The json parse doesn't handle verse ranges
Closed this issue · 2 comments
depeele commented
In several versions (e.g. CEV, GNT, MSG, NLT, NRSV), multiple verses are combined into a single "verse".
This is currently not handled by the json parser. Combination verses are skipped by the current processing.
The verse markup looks like:
<div class="li1">
<span class="verse v1 v2 v3 v4" data-usfm="1CH.1.1+1CH.1.2+1CH.1.3+1CH.1.4">
<span class="content">Seth</span>
</span>
</div>
In most versions, the data-usfm
has a single value (e.g. data-usfm='GEN.1.1'
).
It's unclear how this should be handled with our current data format and reference scheme.
What do we use?
- 1CH.001.001-004
- 1CH.001.001+002+003+004
- 1CH.001.001+1CH.001.002+1CH.001.003+1CH.001.004
Note: You can search in the cache for downloaded versions that use this multi-verse format via:
grep -lE '[0-9]+\.[0-9]+\+' cache/*.json
depeele commented
My current thoughts:
- fold all multi-verses into the first (e.g.

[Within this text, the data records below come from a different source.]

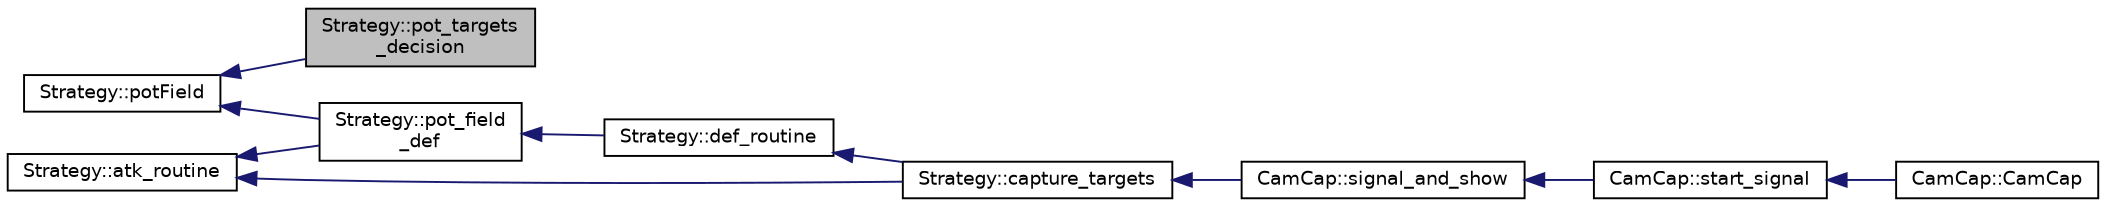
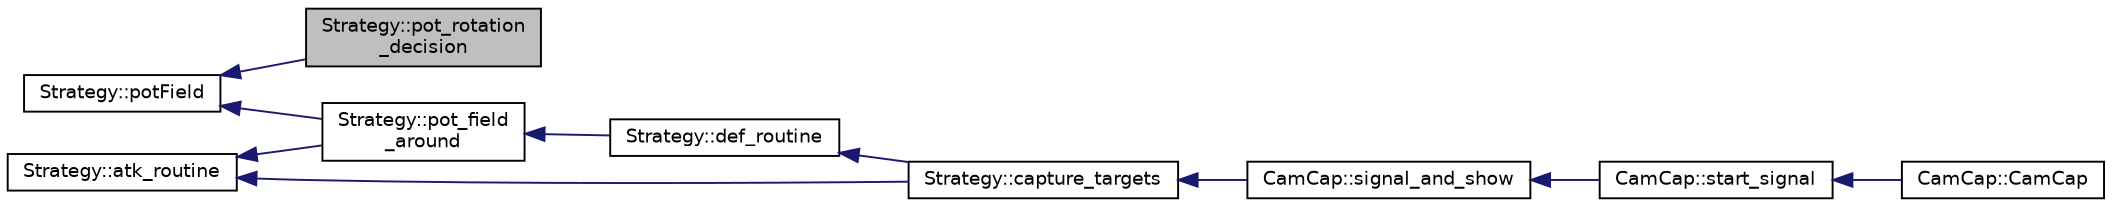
  digraph {
    rankdir=LR
    node [color=black fillcolor=white fontname=Helvetica fontsize=10 shape=record style=filled]
    edge [color=midnightblue dir=back fontname=Helvetica fontsize=10 labelfontname=Helvetica labelfontsize=10 style=solid]
-   n1 [fillcolor=grey75 fontcolor=black height=0.2 label="Strategy::pot_targets\l_decision" width=0.4]
+   n1 [fillcolor=grey75 fontcolor=black height=0.2 label="Strategy::pot_rotation\l_decision" width=0.4]
    n2 [height=0.2 label="Strategy::potField" width=0.4]
-   n3 [height=0.2 label="Strategy::pot_field\l_def" width=0.4]
+   n3 [height=0.2 label="Strategy::pot_field\l_around" width=0.4]
    n4 [height=0.2 label="Strategy::def_routine" width=0.4]
    n5 [height=0.2 label="Strategy::atk_routine" width=0.4]
    n6 [height=0.2 label="Strategy::capture_targets" width=0.4]
    n7 [height=0.2 label="CamCap::signal_and_show" width=0.4]
    n8 [height=0.2 label="CamCap::start_signal" width=0.4]
    n9 [height=0.2 label="CamCap::CamCap" width=0.4]
    n2 -> n1
    n2 -> n3
    n3 -> n4
    n4 -> n6
    n5 -> n3
    n5 -> n6
    n6 -> n7
    n7 -> n8
    n8 -> n9
  }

1CH.1.1+1CH.1.2+1CH.1.3+1CH.1.4
are all stored in1CH.001.001
); - all but the first verse be stored as a "reference" document with content of
{ $ref: '1CH.001.001'}
; - when looking up verses, after the first query, walk through the results looking for any
$ref
entries. Add these to a secondary query that would then be mixed in to the results;